The South African government has, to its credit, acknowledged the concerns Light and his team have raised, many of which were in response to Shell’s EMP. Concerns raised include the potential dangers of fracking as a production method, especially considering that it is not regulated in South Africa, potential water, air and dust pollution, possible impacts of radioactive materials, socio-economics impacts…the list goes on.
“Accordingly, we have written to the Minister of Mineral Resources, Susan Shabangu, and recommended that she does not grant the five pending shale gas exploration applications on the grounds that there are far too many gaps and unknowns for it to be prudent. We advised that a Strategic Environmental Assessment by the government be undertaken before any decisions are made. This is crucial because as the law in South Africa currently stands, if the Minister grants an exploration right she must grant the production right as well.”

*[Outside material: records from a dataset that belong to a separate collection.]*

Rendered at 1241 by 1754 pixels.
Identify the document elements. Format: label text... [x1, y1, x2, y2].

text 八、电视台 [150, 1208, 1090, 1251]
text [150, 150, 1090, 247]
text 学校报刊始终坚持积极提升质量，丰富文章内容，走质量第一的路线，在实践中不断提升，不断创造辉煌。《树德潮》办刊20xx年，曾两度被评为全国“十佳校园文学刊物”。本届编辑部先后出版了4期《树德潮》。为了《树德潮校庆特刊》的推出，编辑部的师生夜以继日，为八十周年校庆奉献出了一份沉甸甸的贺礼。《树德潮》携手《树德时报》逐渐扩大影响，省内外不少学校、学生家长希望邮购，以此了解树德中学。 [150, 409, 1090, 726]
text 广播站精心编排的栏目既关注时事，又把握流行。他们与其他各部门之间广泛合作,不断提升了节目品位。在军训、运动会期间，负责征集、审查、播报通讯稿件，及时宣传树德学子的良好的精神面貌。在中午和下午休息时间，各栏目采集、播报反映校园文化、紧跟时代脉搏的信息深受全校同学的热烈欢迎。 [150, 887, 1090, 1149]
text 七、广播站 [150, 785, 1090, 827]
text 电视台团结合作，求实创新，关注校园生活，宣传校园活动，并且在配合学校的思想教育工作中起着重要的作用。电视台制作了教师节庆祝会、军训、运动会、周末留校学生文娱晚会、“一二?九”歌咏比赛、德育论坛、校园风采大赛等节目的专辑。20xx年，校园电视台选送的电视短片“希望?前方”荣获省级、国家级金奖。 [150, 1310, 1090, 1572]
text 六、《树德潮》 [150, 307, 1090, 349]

The Minister has not responded.
Regrettably the government has also decided against a Strategic Environmental Assessment.
“They have erred in our view. The precautionary rule should apply with an exploration process of this magnitude. It will be extremely difficult to stop the process once it has started and at which stage the people of this country might well be led on a legal dance we cannot afford,” explains Light, adding: “If the Minister grants the exploration applications, and if the conditions are offensive to us, then we will challenge this. We have come too far with this process for South Africa not to insist on good governance.”

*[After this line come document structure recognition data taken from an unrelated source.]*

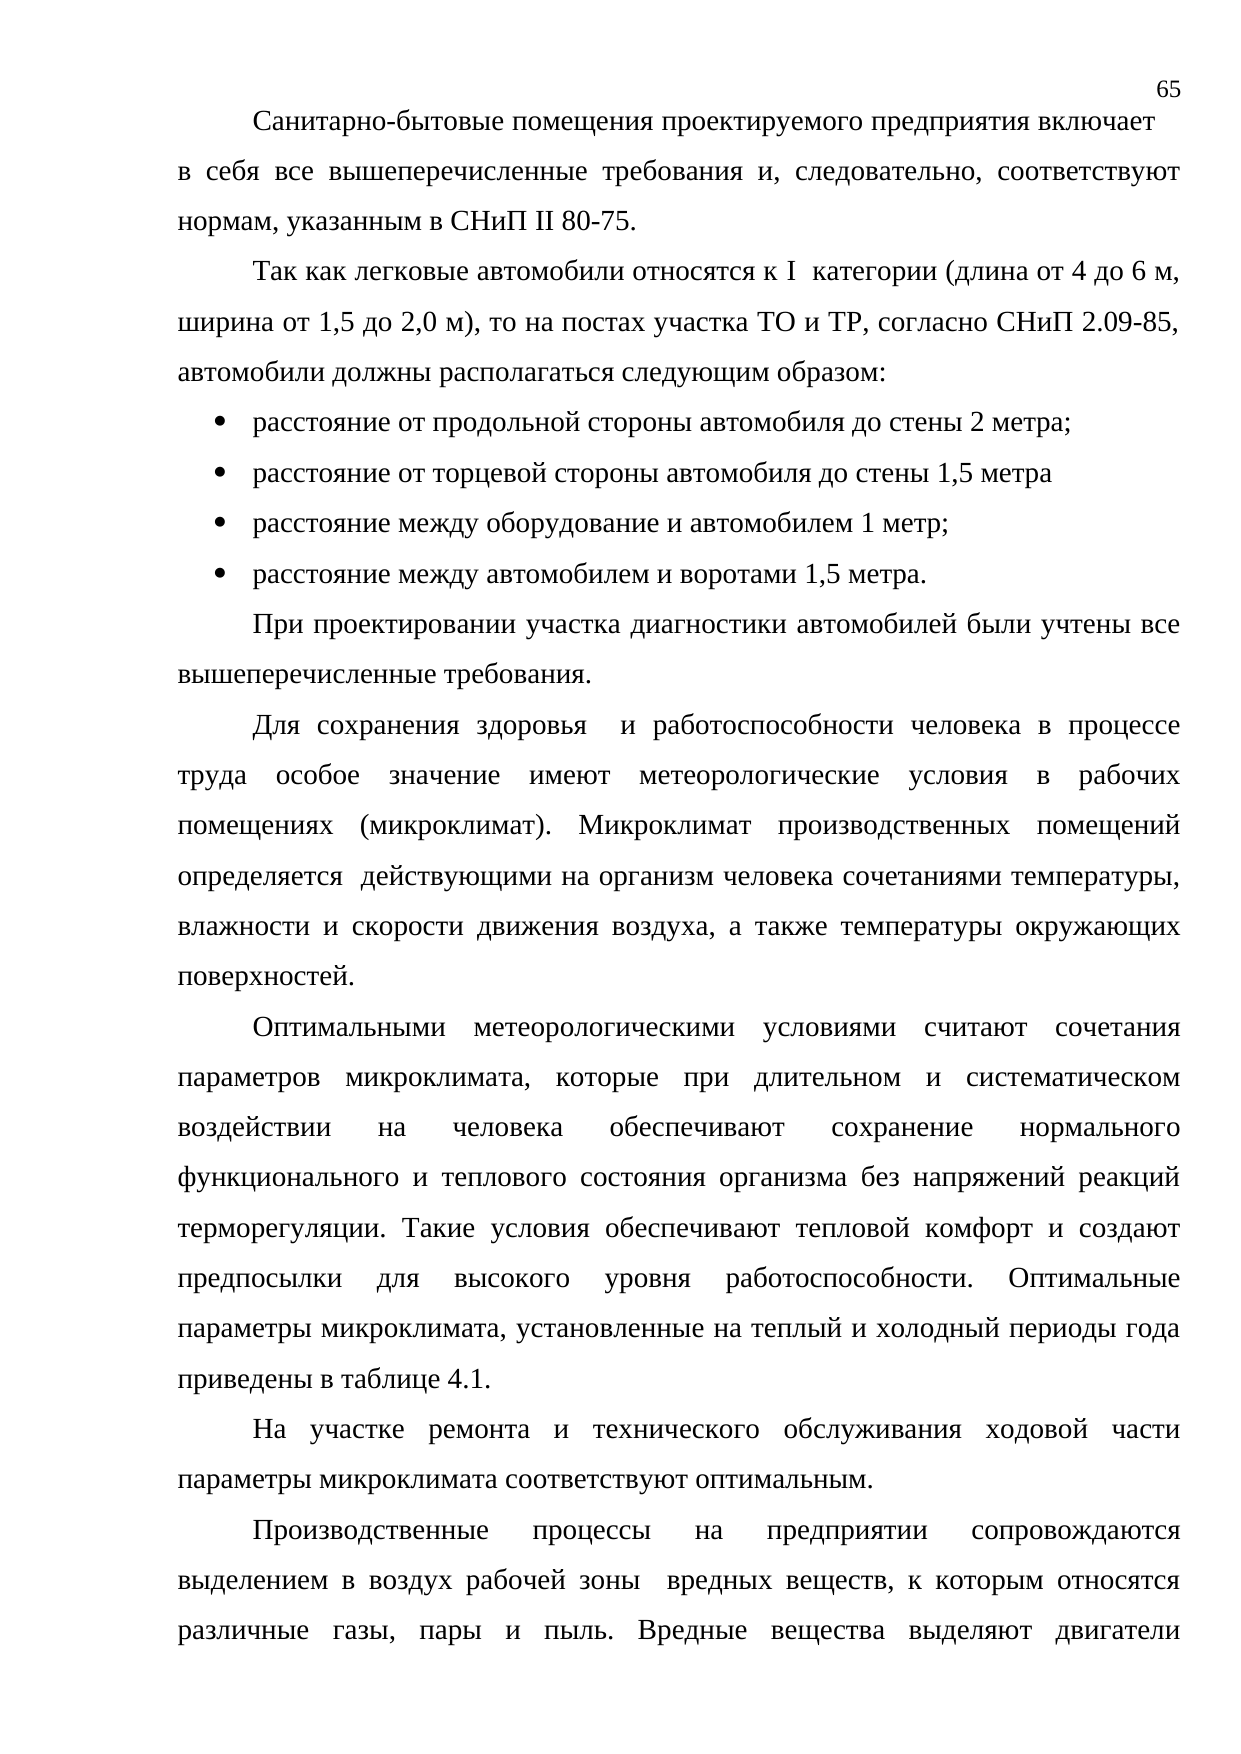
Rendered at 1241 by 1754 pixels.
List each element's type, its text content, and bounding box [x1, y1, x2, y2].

list расстояние между автомобилем и воротами 1,5 метра. [215, 556, 1181, 589]
text Санитарно-бытовые помещения проектируемого предприятия включает в себя все вышеперечисленные требования и, следовательно, соответствуют нормам, указанным в СНиП II 80-75. [177, 103, 1181, 237]
list расстояние от продольной стороны автомобиля до стены 2 метра; [215, 404, 1181, 438]
text Для сохранения здоровья и работоспособности человека в процессе труда особое значение имеют метеорологические условия в рабочих помещениях (микроклимат). Микроклимат производственных помещений определяется действующими на организм человека сочетаниями температуры, влажности и скорости движения воздуха, а также температуры окружающих поверхностей. [177, 707, 1181, 992]
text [177, 1512, 1181, 1646]
text Оптимальными метеорологическими условиями считают сочетания параметров микроклимата, которые при длительном и систематическом воздействии на человека обеспечивают сохранение нормального функционального и теплового состояния организма без напряжений реакций терморегуляции. Такие условия обеспечивают тепловой комфорт и создают предпосылки для высокого уровня работоспособности. Оптимальные параметры микроклимата, установленные на теплый и холодный периоды года приведены в таблице 4.1. [177, 1009, 1181, 1394]
text На участке ремонта и технического обслуживания ходовой части параметры микроклимата соответствуют оптимальным. [177, 1411, 1181, 1495]
text При проектировании участка диагностики автомобилей были учтены все вышеперечисленные требования. [177, 606, 1181, 690]
list расстояние от торцевой стороны автомобиля до стены 1,5 метра [215, 455, 1181, 488]
list расстояние между оборудование и автомобилем 1 метр; [215, 505, 1181, 539]
text Так как легковые автомобили относятся к I категории (длина от 4 до 6 м, ширина от 1,5 до 2,0 м), то на постах участка ТО и ТР, согласно СНиП 2.09-85, автомобили должны располагаться следующим образом: [177, 253, 1181, 388]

Working against this are the rumours about big money changing hands, but irrespective of whether they are true or not the shale gas battle is far from over.
“What we have on our side is good law. We are fortunate to have one of the best legal systems in the world,” says Light. “If we can influence the improvement of our mineral laws, and make sure that changes are made in the law to benefit all the people in South Africa – from the Karoo to Mpumalanga – then we will have done something incredibly valuable for South Africa and the world.”